Visite de Banyalbufar et descente jusqu'à sa "plage". Une rivière finit en chute d'eau dans la baie, donnant une couleur verdâtre à l'eau de mer toujours bleue. Je défie quiconque d'avoir envie d'y passer l'après midi...
Ensuite, Estellencs est un joli village où il fait bon s'arrêter (hors saison, sinon impossible de se garer!) pour boire un café. Une jolie étape le long de cette route sinueuse et dangereuse où le vide est le moindre des périls. Le passage étroit dans les villages, les bus et les touristes comme moi rajoutent à la difficulté de l'expédition!
Au passage, nous nous arrêtons pour visiter l'une des nombreuses tours de guet présentes sur toute la côte de l'île. Vestige d'un passé où l'on annonçait l'arrivée d'envahisseurs par des feux, certaines de ces tours se visitent. celle-ci est bien aménagée, malgré un passage étroit à l'intérieur. D'autres, comme celle du cap Formentor (péninsule du nord), ont un accès plus périlleux.
Nous terminons par un stop à Andrax et son port de plaisance, un
petit St Tropez factice mais qui plaît aux riches propriétaires de bateaux. Je pense qu'à un certain niveau de vie, on se moque de trouver un peu de culture et d'identité locale. Les seuls repères que constituent des marques comme Gucci, Versace ou Polo Ralph Lauren doivent suffire à rassurer les riches plaisanciers. Payer à prix d'or une bulle qui nous préserve de la triste (mais vraie) réalité des choses... Comment ne pas se rendre compte qu'on vit dans l'erreur... bref!
Cette première journée se terminera comme la plupart des soirs de ces 15 jours, par une ballade à pieds le long de la mer jusqu'à Magaluff. On comprend alors peu à peu où nous sommes tombés! Un kilomètre à pied nous sépare d'une enclave germanique où se côtoient les pires travers de l'espèce humaine, si tant est que ces teutons-là en fassent partie!

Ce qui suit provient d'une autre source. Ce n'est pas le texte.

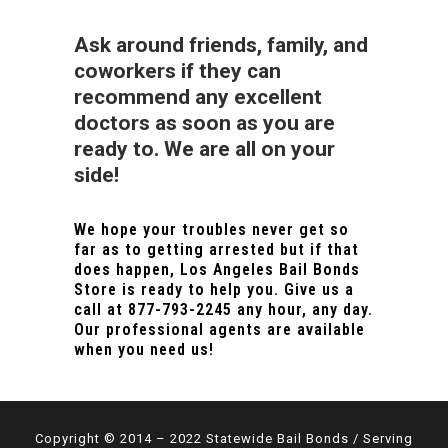
Ask around friends, family, and
coworkers if they can
recommend any excellent
doctors as soon as you are
ready to. We are all on your
side!
We hope your troubles never get so
far as to getting arrested but if that
does happen, Los Angeles Bail Bonds
Store is ready to help you. Give us a
call at
877-793-2245
any hour, any day.
Our professional agents are available
when you need us!
Copyright © 2014 – 2022 Statewide Bail Bonds / Serving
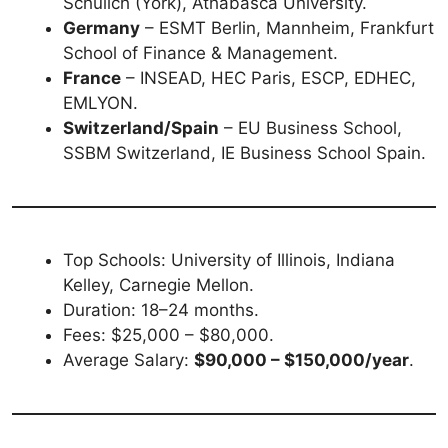
Schulich (York), Athabasca University.
Germany
– ESMT Berlin, Mannheim, Frankfurt
School of Finance & Management.
France
– INSEAD, HEC Paris, ESCP, EDHEC,
EMLYON.
Switzerland/Spain
– EU Business School,
SSBM Switzerland, IE Business School Spain.
Top Schools: University of Illinois, Indiana
Kelley, Carnegie Mellon.
Duration: 18–24 months.
Fees: $25,000 – $80,000.
Average Salary:
$90,000 – $150,000/year
.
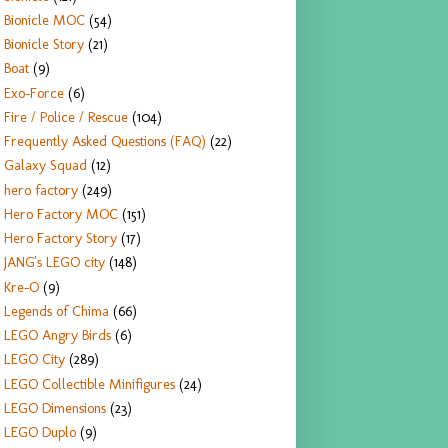
Bionicle MOC
(54)
Bionicle Story
(21)
Boat
(9)
Exo-Force
(6)
Fire / Police / Rescue
(104)
Frequently Asked Questions (FAQ)
(22)
Galaxy Squad
(12)
hero factory
(249)
Hero Factory MOC
(151)
Hero Factory Story
(17)
JANG's LEGO city
(148)
Kre-O
(9)
Legends of Chima
(66)
LEGO Angry Birds
(6)
LEGO City
(289)
LEGO Collectible Minifigures
(24)
LEGO Dimensions
(23)
LEGO Duplo
(9)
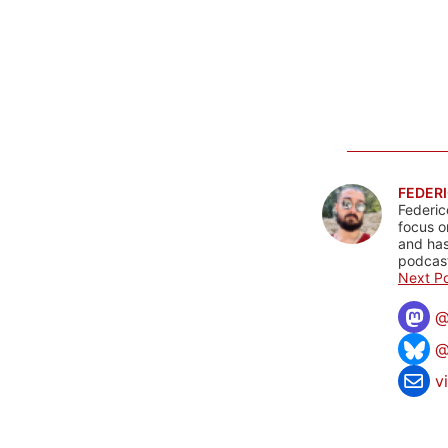
FEDERI
Federic
focus o
and has
podcast
Next Po
@
v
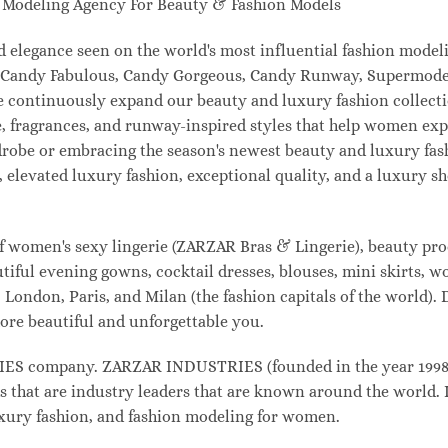
odeling Agency For Beauty & Fashion Models
and elegance seen on the world's most influential fashion mo
l, Candy Fabulous, Candy Gorgeous, Candy Runway, Supermodel
e continuously expand our beauty and luxury fashion collecti
, fragrances, and runway-inspired styles that help women expr
drobe or embracing the season's newest beauty and luxury fa
elevated luxury fashion, exceptional quality, and a luxury 
f women's sexy lingerie (ZARZAR Bras & Lingerie), beauty prod
tiful evening gowns, cocktail dresses, blouses, mini skirts, w
London, Paris, and Milan (the fashion capitals of the world). 
ore beautiful and unforgettable you.
 company. ZARZAR INDUSTRIES (founded in the year 1998) i
s that are industry leaders that are known around the world. 
luxury fashion, and fashion modeling for women.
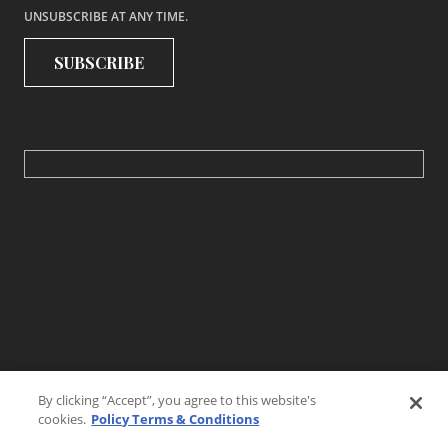
UNSUBSCRIBE AT ANY TIME.
By clicking “Accept”, you agree to this website's
cookies.
Policy Terms & Conditions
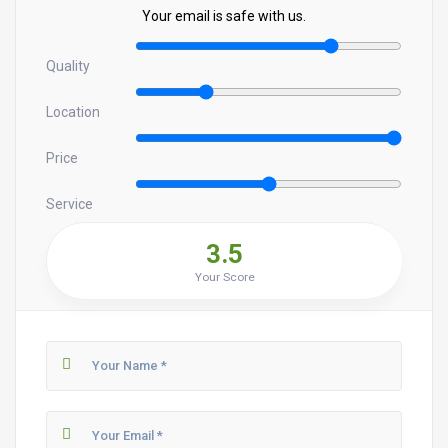
Your email is safe with us.
Quality
Location
Price
Service
3.5
Your Score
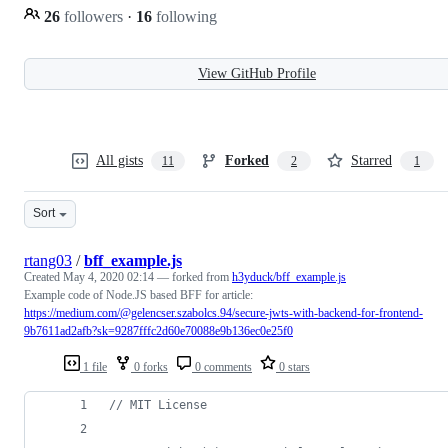
26
followers
·
16
following
View GitHub Profile
All gists
Forked
Starred
11
2
1
Sort
rtang03
/
bff_example.js
Created
May 4, 2020 02:14
— forked from
h3yduck/bff_example.js
Example code of Node.JS based BFF for article:
https://medium.com/@gelencser.szabolcs.94/secure-jwts-with-backend-for-frontend-
9b7611ad2afb?sk=9287fffc2d60e70088e9b136ec0e25f0
1 file
0 forks
0 comments
0 stars
// MIT License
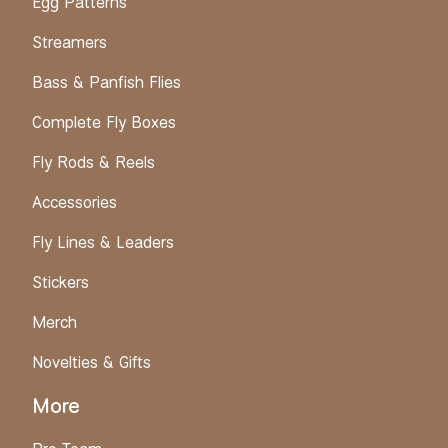
Egg Patterns
Streamers
Bass & Panfish Flies
Complete Fly Boxes
Fly Rods & Reels
Accessories
Fly Lines & Leaders
Stickers
Merch
Novelties & Gifts
More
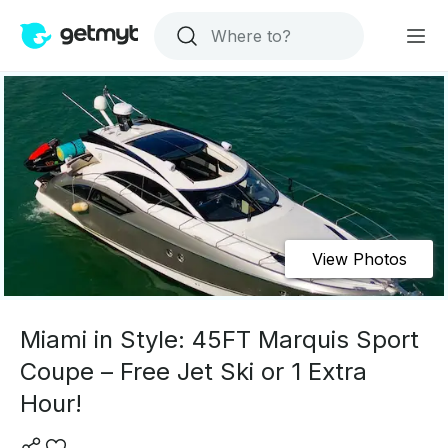
View Photos
Miami in Style: 45FT Marquis Sport
Coupe – Free Jet Ski or 1 Extra
Hour!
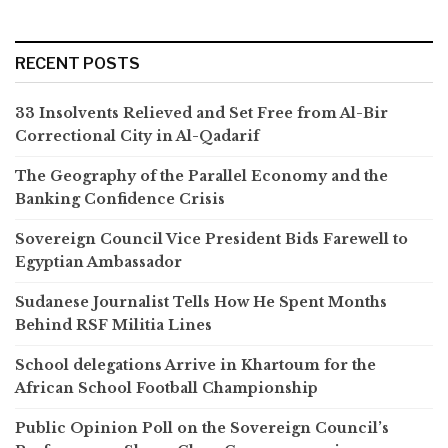
RECENT POSTS
33 Insolvents Relieved and Set Free from Al-Bir
Correctional City in Al-Qadarif
The Geography of the Parallel Economy and the
Banking Confidence Crisis
Sovereign Council Vice President Bids Farewell to
Egyptian Ambassador
Sudanese Journalist Tells How He Spent Months
Behind RSF Militia Lines
School delegations Arrive in Khartoum for the
African School Football Championship
Public Opinion Poll on the Sovereign Council’s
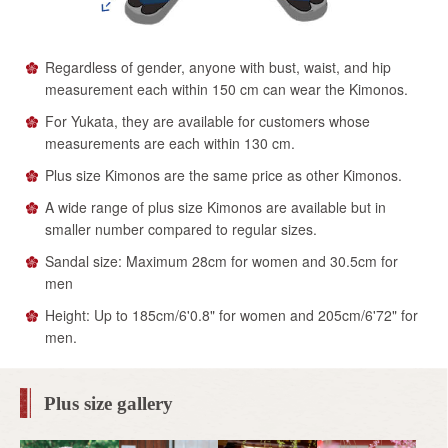
Regardless of gender, anyone with bust, waist, and hip
measurement each within 150 cm can wear the Kimonos.
For Yukata, they are available for customers whose
measurements are each within 130 cm.
Plus size Kimonos are the same price as other Kimonos.
A wide range of plus size Kimonos are available but in
smaller number compared to regular sizes.
Sandal size: Maximum 28cm for women and 30.5cm for
men
Height: Up to 185cm/6'0.8" for women and 205cm/6'72" for
men.
Plus size gallery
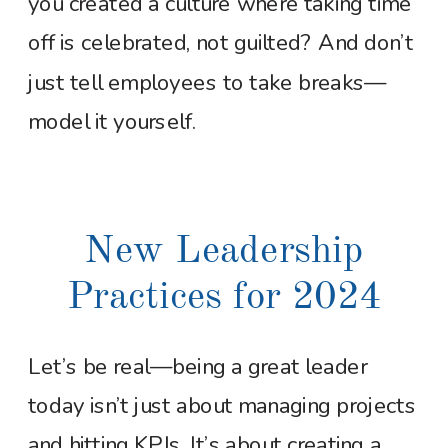
you created a culture where taking time
off is celebrated, not guilted? And don’t
just tell employees to take breaks—
model it yourself.
New Leadership
Practices for 2024
Let’s be real—being a great leader
today isn’t just about managing projects
and hitting KPIs. It’s about creating a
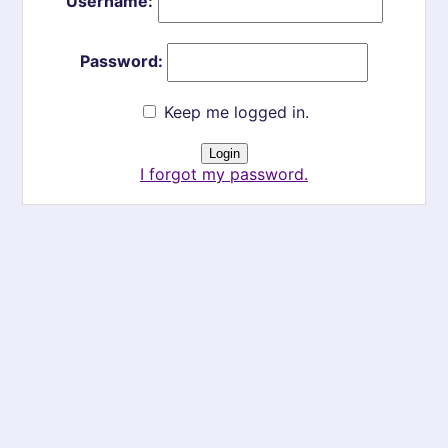
Username:
Password:
Keep me logged in.
I forgot my password.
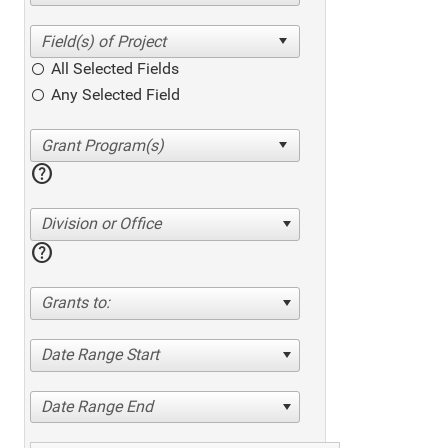
All Selected Fields
Any Selected Field
help
Division or Office
help
Grants to:
Date Range Start
Date Range End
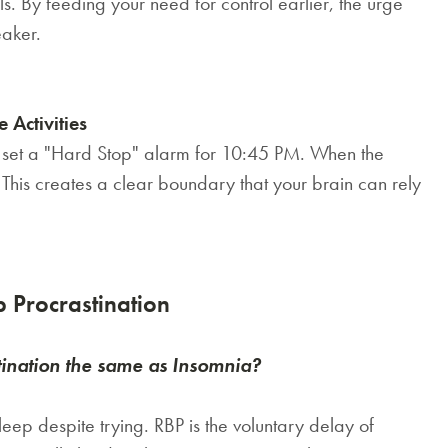
. By feeding your need for control earlier, the urge
eaker.
 Activities
, set a "Hard Stop" alarm for 10:45 PM. When the
 This creates a clear boundary that your brain can rely
 Procrastination
tination the same as Insomnia?
leep despite trying. RBP is the
voluntary
delay of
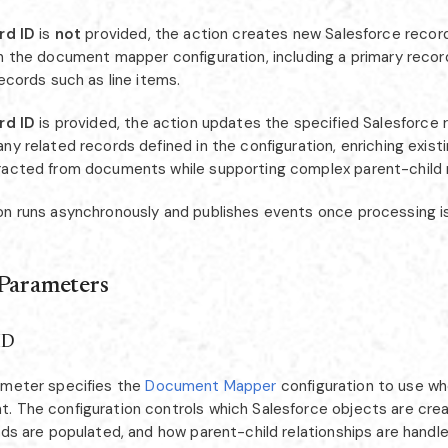
rd ID
is
not
provided, the action creates new Salesforce recor
in the document mapper configuration, including a primary recor
records such as line items.
rd ID
is provided, the action updates the specified Salesforce 
ny related records defined in the configuration, enriching exist
racted from documents while supporting complex parent-child 
on runs asynchronously and publishes events once processing i
 Parameters
ID
ameter specifies the
Document Mapper
configuration to use w
. The configuration controls which Salesforce objects are cre
lds are populated, and how parent-child relationships are handled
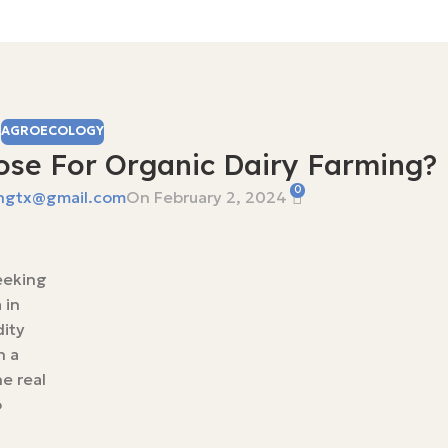
AGROECOLOGY
se For Organic Dairy Farming?
0
ngtx@gmail.com
On February 2, 2024
reeking
 in
dity
n a
e real
o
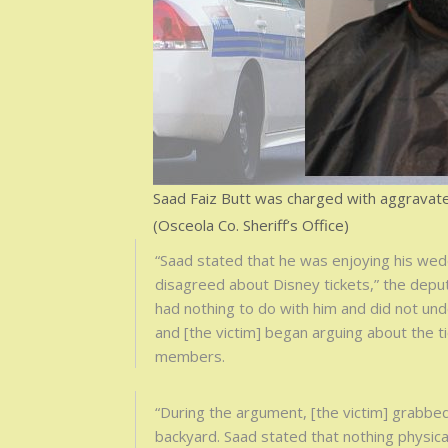
Saad Faiz Butt was charged with aggravate
(Osceola Co. Sheriff’s Office)
“Saad stated that he was enjoying his wedd
disagreed about Disney tickets,” the deput
had nothing to do with him and did not un
and [the victim] began arguing about the t
members.
“During the argument, [the victim] grabbed
backyard. Saad stated that nothing physic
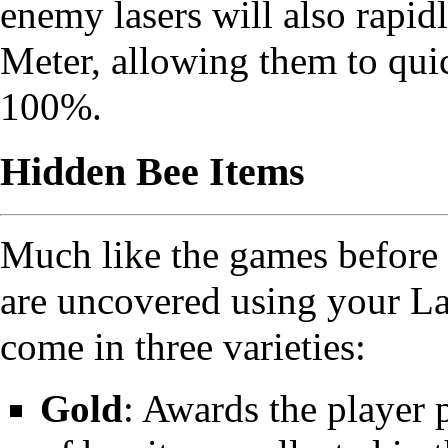
enemy lasers will also rapid
Meter, allowing them to quic
100%.
Hidden Bee Items
Much like the games before 
are uncovered using your La
come in three varieties:
Gold
: Awards the player 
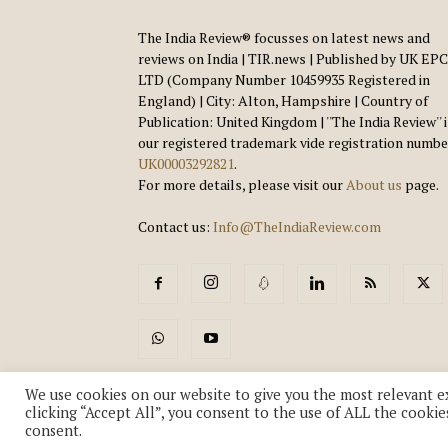
The India Review® focusses on latest news and
reviews on India | TIR.news | Published by UK EPC
LTD (Company Number 10459935 Registered in
England) | City: Alton, Hampshire | Country of
Publication: United Kingdom | ''The India Review'' 
our registered trademark vide registration numbe
UK00003292821
.
For more details, please visit our
About us
page.
Contact us:
Info@TheIndiaReview.com
We use cookies on our website to give you the most relevant e
clicking “Accept All”, you consent to the use of ALL the cookie
consent.
© Copyright 2018-2026 - The India Review | TIR.News | | a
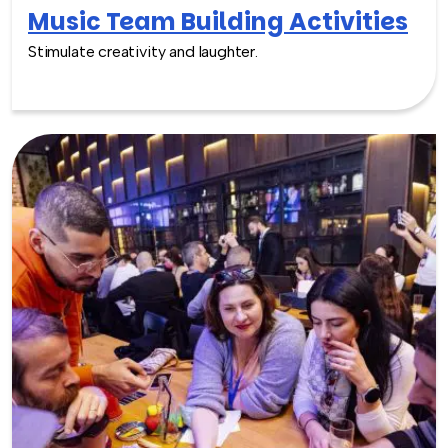
Music Team Building Activities
Stimulate creativity and laughter.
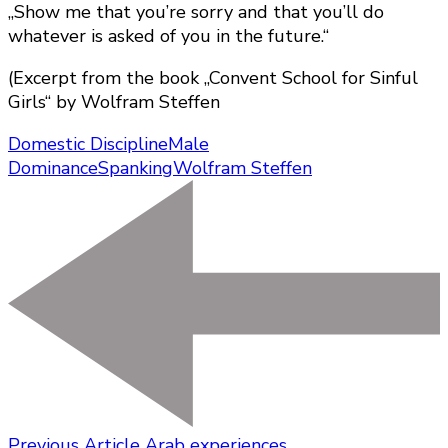
„Show me that you’re sorry and that you’ll do
whatever is asked of you in the future.“
(Excerpt from the book „Convent School for Sinful
Girls“ by Wolfram Steffen
Domestic Discipline
Male
Dominance
Spanking
Wolfram Steffen
Previous Article
Arab experiences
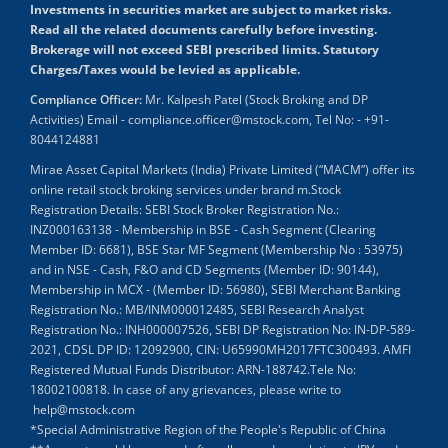
Investments in securities market are subject to market risks.
Read all the related documents carefully before investing.
Brokerage will not exceed SEBI prescribed limits. Statutory
Charges/Taxes would be levied as applicable.
Compliance Officer:
Mr. Kalpesh Patel (Stock Broking and DP
Activities) Email - compliance.officer@mstock.com, Tel No: - +91-
8044124881
Mirae Asset Capital Markets (India) Private Limited (“MACM”) offer its
online retail stock broking services under brand m.Stock
Registration Details: SEBI Stock Broker Registration No.:
INZ000163138 - Membership in BSE - Cash Segment (Clearing
Member ID: 6681), BSE Star MF Segment (Membership No : 53975)
and in NSE - Cash, F&O and CD Segments (Member ID: 90144),
Membership in MCX - (Member ID: 56980), SEBI Merchant Banking
Registration No.: MB/INM000012485, SEBI Research Analyst
Registration No.: INH000007526, SEBI DP Registration No: IN-DP-589-
2021, CDSL DP ID: 12092900, CIN: U65990MH2017FTC300493. AMFI
Registered Mutual Funds Distributor: ARN-188742.Tele No:
18002100818. In case of any grievances, please write to
help@mstock.com
*Special Administrative Region of the People's Republic of China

Pour faire simple, je dirais seulement que les clichés existent et qu'ils sont rédhibitoires pour des gens à peu près sains de corps et d'esprit. Des groupes de gros gars rotant descendent leurs bières tandis que passent dans la rue des filles à peine habillées et à peine majeures.
Les uns lorgnent, les autres tentent de descendre un peu ce qui leur sert de jupe et qui dévoile la totalité de leurs gambettes, sinon plus.
On rajoute à ça, le bruit, l'odeur de gras, la malbouffe partout et les néons et je pense qu'on touche là au degré zéro de l'humain.
Nous y sommes pourtant retourné chaque soir, un peu par voyeurisme et aussi parce que l'animation Neckermann purement allemande de notre hôtel était inintéressante. A Magaluff, nous étions transportés ailleurs, plus proches du "Port d'Amsterdam" de Jacques Brel que d'une destination méditerranéenne. Avis aux amateurs!